Michigan reported Monday that 77 additional people died in connection with the illness caused by the novel coronavirus, bringing the state’s total to 2,468 deaths.
Monday’s death tally was the lowest in over two weeks when 77 deaths were reported on April 5.
The state also confirmed 576 new cases of COVID-19, bringing its cumulative total cases to 32,000 but reflecting a continued slowing of the infection rate.
The new case figure was the lowest increase reported in Michigan since late March and 47 fewer than the new cases reported Sunday when the state reached 31,424 COVID-19 cases and 2,391 deaths.
Gov. Gretchen Whitmer on Monday attributed the slowing rate of infection to the “vast” majority of Michigan businesses and people heeding her stay-home order and other executive actions in response to the virus.
“That’s why we see our curve flattening. That’s why we see our hospitalizations flattening. Our death toll is still very high,” Whitmer told a press conference.
“We are the 10th largest state in the nation, and we’ve got the third-highest death toll. That tells you we’ve got a uniquely tough problem that we are confronting.”
Michigan ranks sixth in the nation for its number of positive COVID cases and third for deaths, behind hard-hit New York and New Jersey, according to tracking by Johns Hopkins University & Medicine Coronavirus Resource Center.
The number of patients hospitalized statewide with a suspected or confirmed case of COVID-19 has declined 15% from an unspecified high point 10 days ago to 4,671 patients hospitalized as of Sunday, Whitmer said.
Testing is on the rise with about 6,000 test results on Thursday and about 4,300 results on Friday, the most recent data available, with the number of positive results falling, she noted.
Whitmer said the state can do as many as 11,300 tests a day but is testing about half that number because of a shortage of test swabs and reagent — the component that indicates whether the virus that causes COVID-19 is present in a test sample.
“Those supplies are in demand globally, and we are competing to get them and working incredibly hard so we can ramp up to that 11,300 capacity and hopefully beyond,” she said.

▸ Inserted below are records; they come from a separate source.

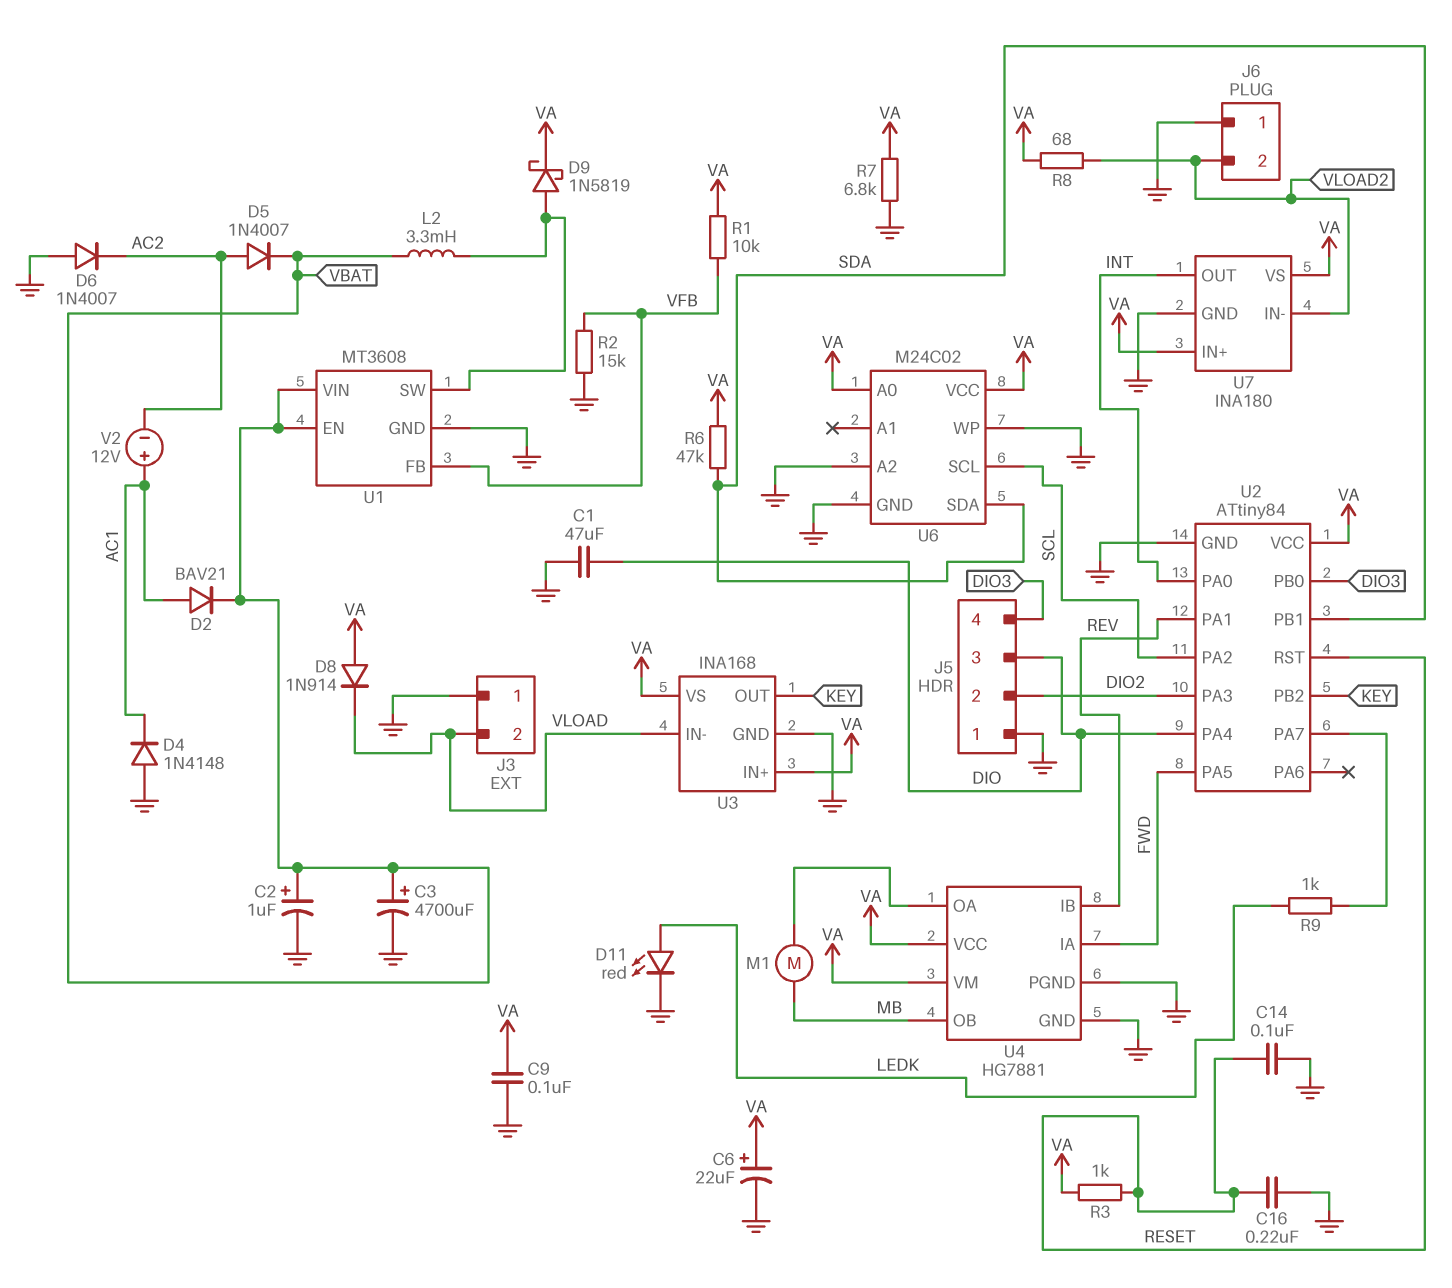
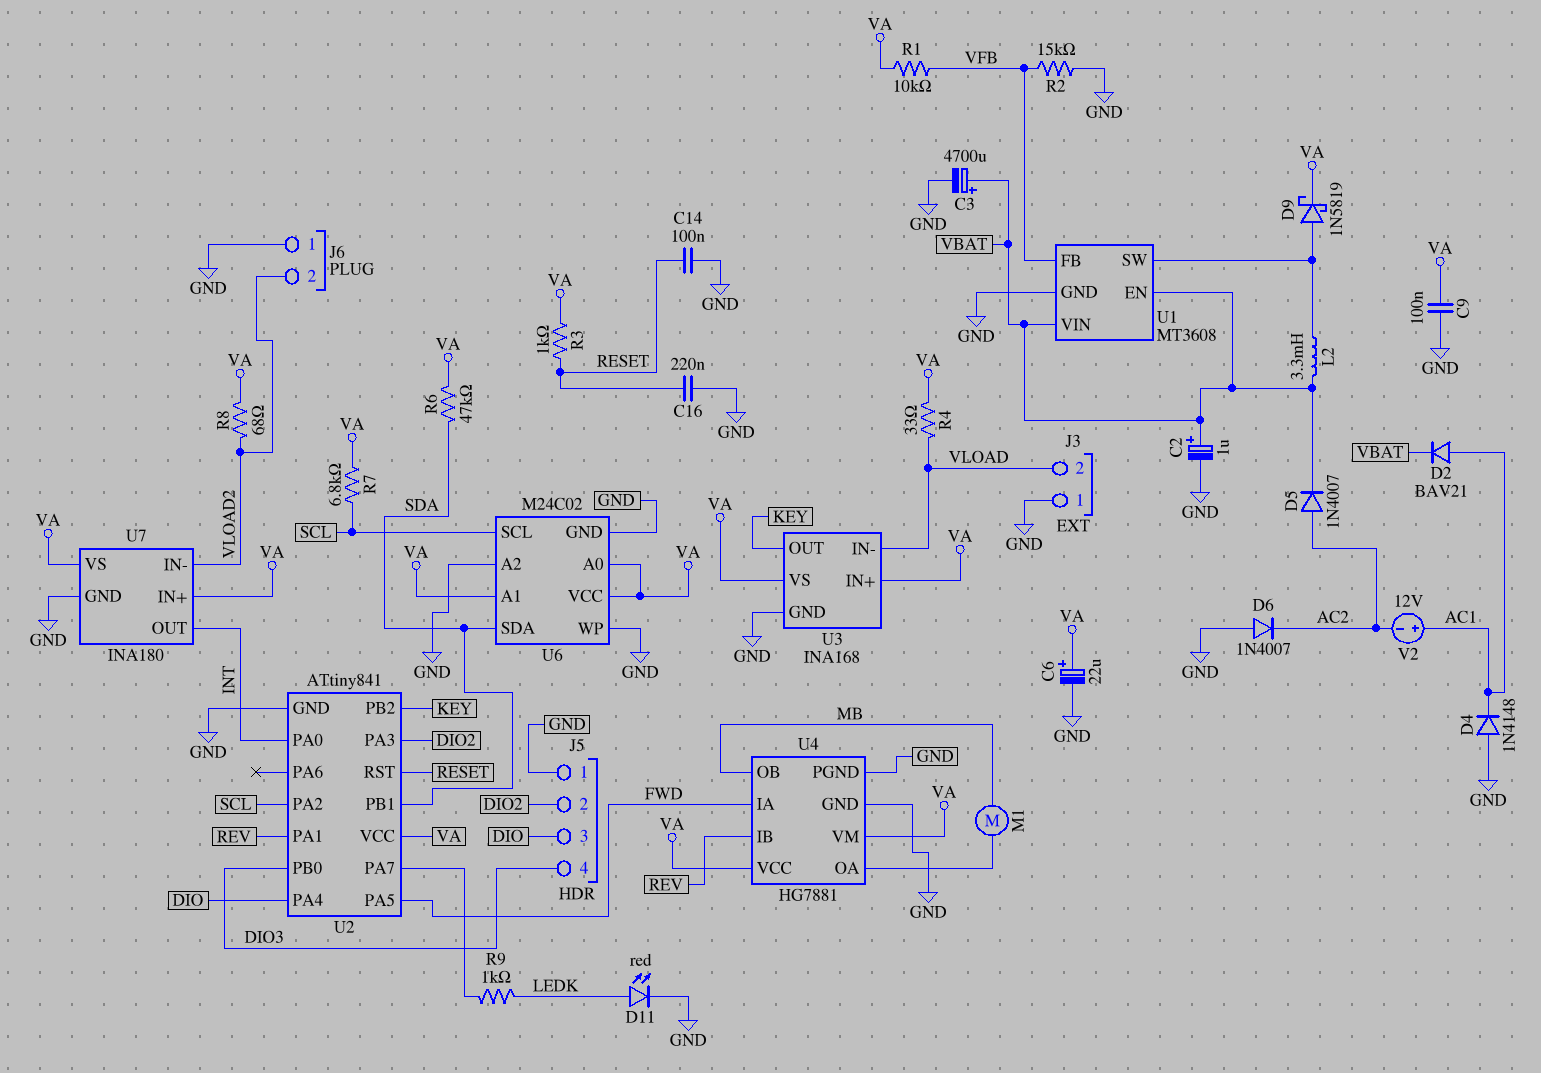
C1: 47uF (DIO, GND) -> none
D8: diode 1N914 (A VA, K VLOAD) -> none
R4: none -> 33 (VA, VLOAD)
R7: 6.8k (GND, VA) -> 6.8k (SCL, VA)
U2: ATtiny84 -> ATtiny841
U6 pin A1: none -> VA

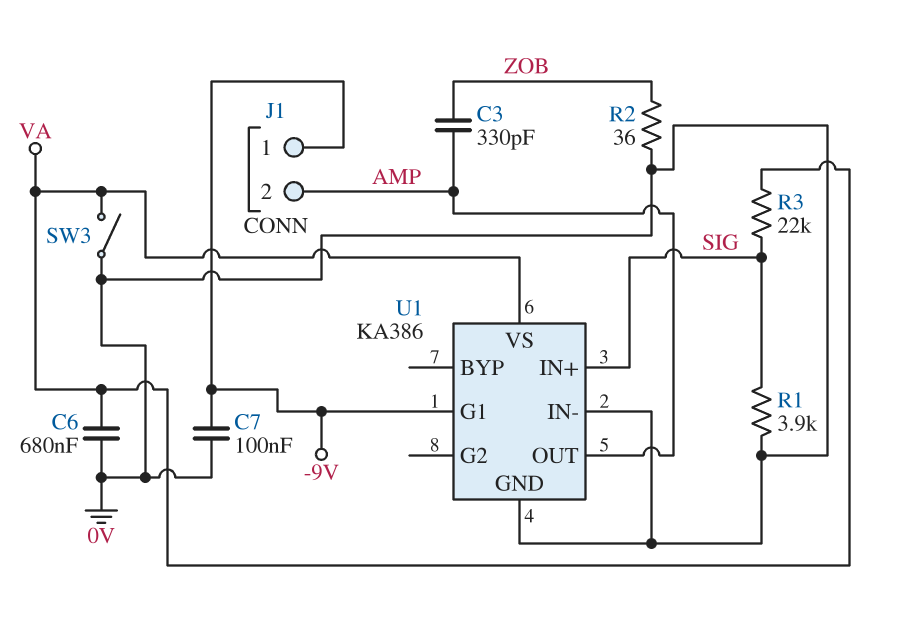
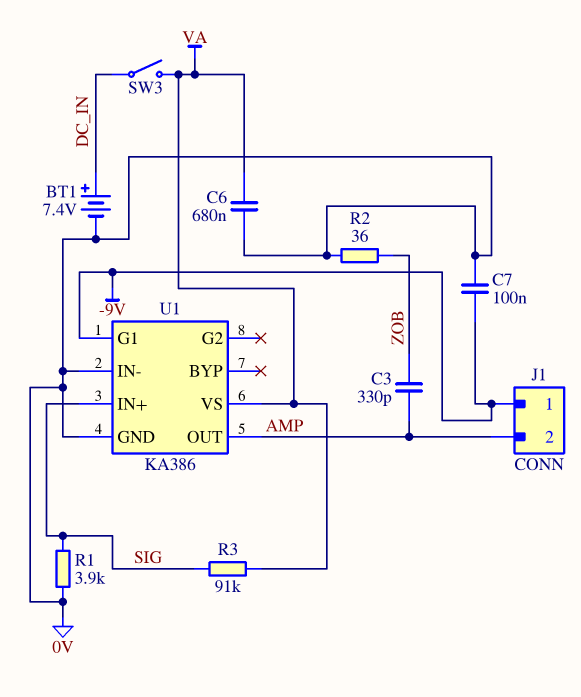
BT1: none -> 7.4V (plus DC_IN, minus 0V)
R3: 22k (SIG, VA) -> 91k (SIG, VA)
SW3: switch (0V, VA) -> switch (DC_IN, VA)

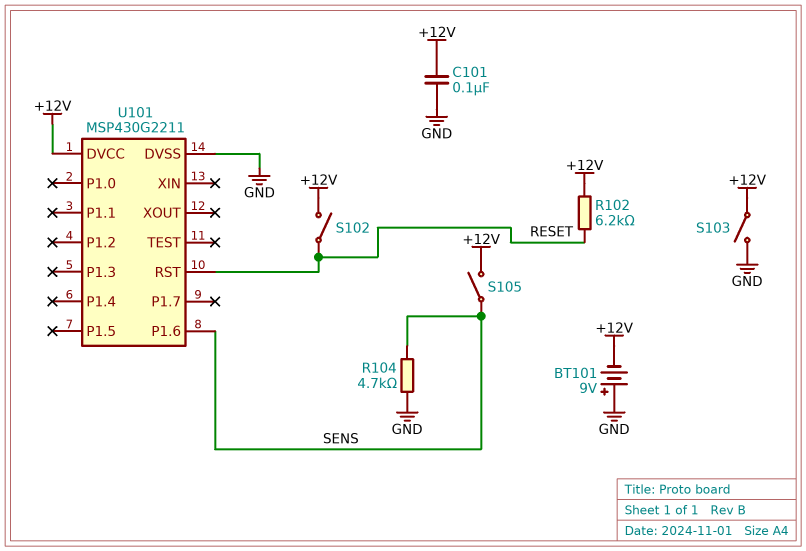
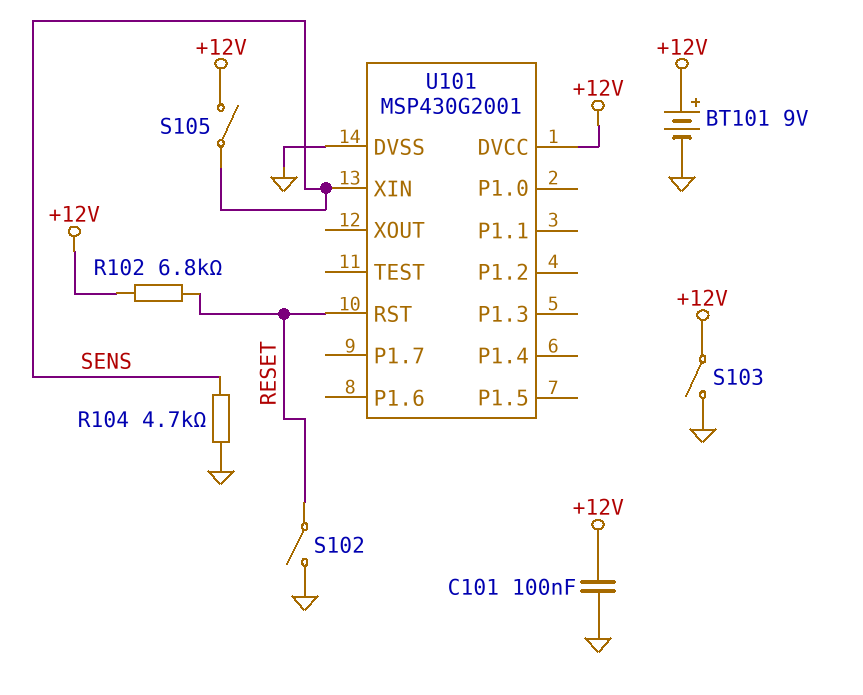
BT101: 9V (plus GND, minus +12V) -> 9V (plus +12V, minus GND)
R102: 6.2k (+12V, RESET) -> 6.8k (+12V, RESET)
S102: switch (+12V, RESET) -> switch (GND, RESET)
U101: MSP430G2211 -> MSP430G2001
U101 pin P1.6: SENS -> none
U101 pin XIN: none -> SENS

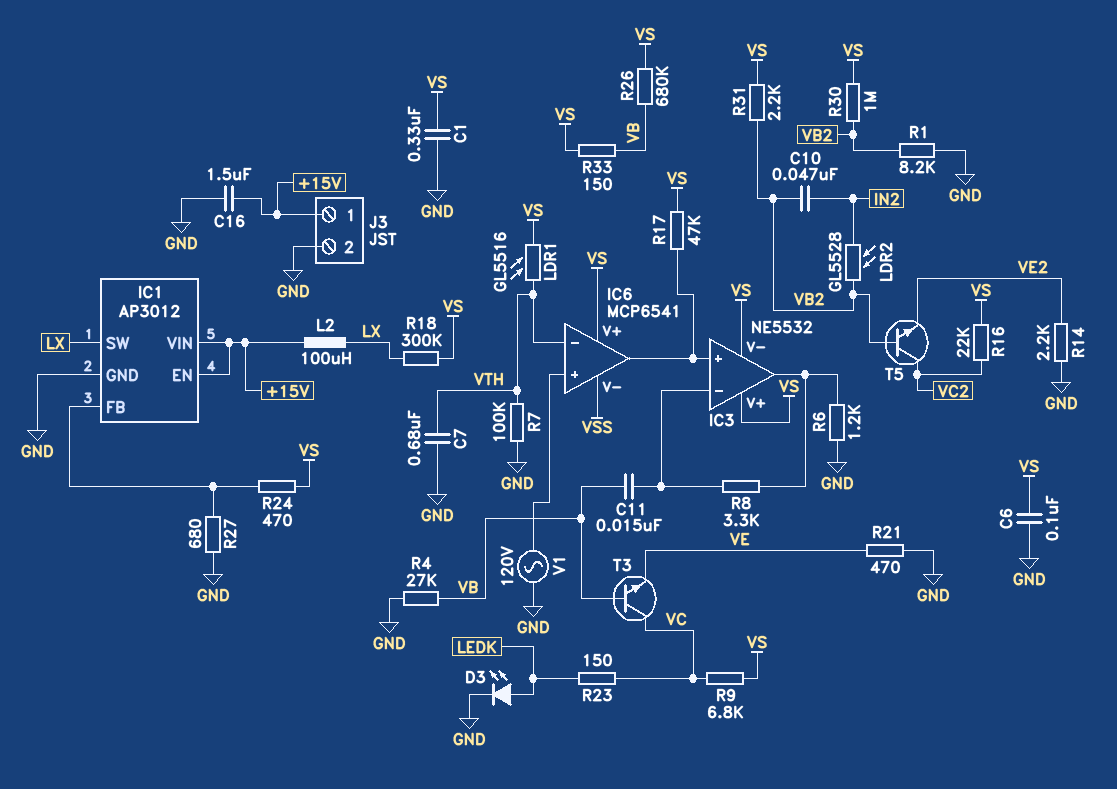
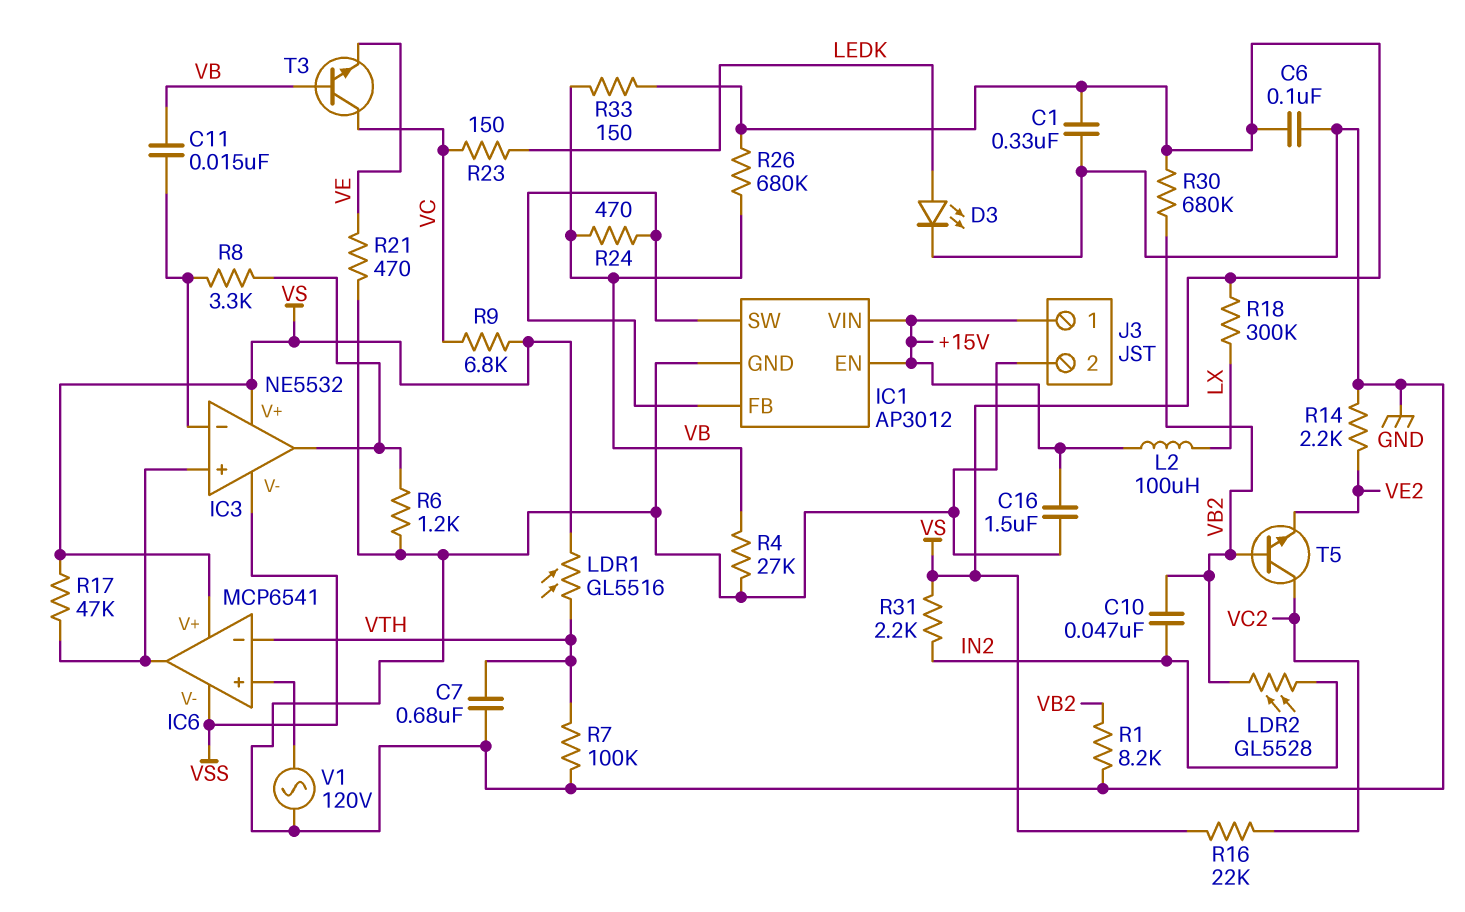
IC1 pin SW: LX -> IC1/FB
IC3 pin V-: VS -> VSS
R24: 470 (IC1/FB, VS) -> 470 (IC1/FB, VB)
R27: 680 (GND, IC1/FB) -> none
R30: 1M (VB2, VS) -> 680k (VB2, VS)
R31: 2.2k (VB2, VS) -> 2.2k (IN2, VS)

Michigan also reported over the weekend a significant bump in the number of patients who have recovered from the virus. The state said there have been 3,237 COVID-19 recoveries through Thursday, up from 433 on the same day last week.
People are considered recovered if they were confirmed to have the virus and survived 30 days from the onset of the illness. The state is updating the recovery number once a week.
“It’s a really good thing that we’re seeing more and more people recover,” said Dr. Joneigh Khaldun, the state’s chief medical executive.
“But the higher recovery rate seems to be associated with the higher infection rate.”
She said Michigan knows of 243 “congregate” facilities such as nursing homes that have outbreaks of respiratory illnesses such as COVID-19
“That is very concerning,” Khaldun said.
The state will start requiring every skilled nursing facility to report COVID-19 cases to the Michigan Department of Health and Human Services and next week expects to add more reporting requirements for all long-term care facilities, she said.
New teams of local health department staff, epidemiologists and clinicians will begin working closely with these facilities to ensure they are following best infection-prevention protocols and testing residents appropriately for COVID-19, Khaldun said.
The state will also organize regional “hubs” with the infrastructure and protective gear for staff in place to care for nursing home residents with COVID-19 who don’t need to be hospitalized but whose nursing facilities are “unable to safely care” for them, she said.
The Metro Detroit counties of Wayne, Oakland and Macomb make up about 82% of the deaths in Michigan, with 2,030 people having died in southeast Michigan as of Monday.
About 77% of the state’s COVID-19 cases have been reported in the three Metro Detroit counties, but Monday’s increase in new cases (354) was the lowest for southeast Michigan since April 12 — a dip that at the time was attributed in part to the holiday Easter/Passover weekend.
The proportion of cases in Metro Detroit has gradually been decreasing as more cases are reported outside the region. That includes rural areas of the lower peninsula and Upper Peninsula that don’t have as much hospital capacity as more populous parts of the state, Khaldun said Monday.
About 45% of those infected in Michigan are men, and 54% are women, while 56% of those who have died are men and 44% are women. About 85% of the deceased are age 60 or older.
Those who have died have ranged in age from 5 to 107, with an average age of about 74 years.
Until recently, the youngest person in Michigan to die in connection with COVID-19 was 20 years old.
But 5-year-old Skylar Herbert died Sunday following two weeks on a ventilator after developing a rare form of meningitis and brain swelling in connection to her coronavirus infection.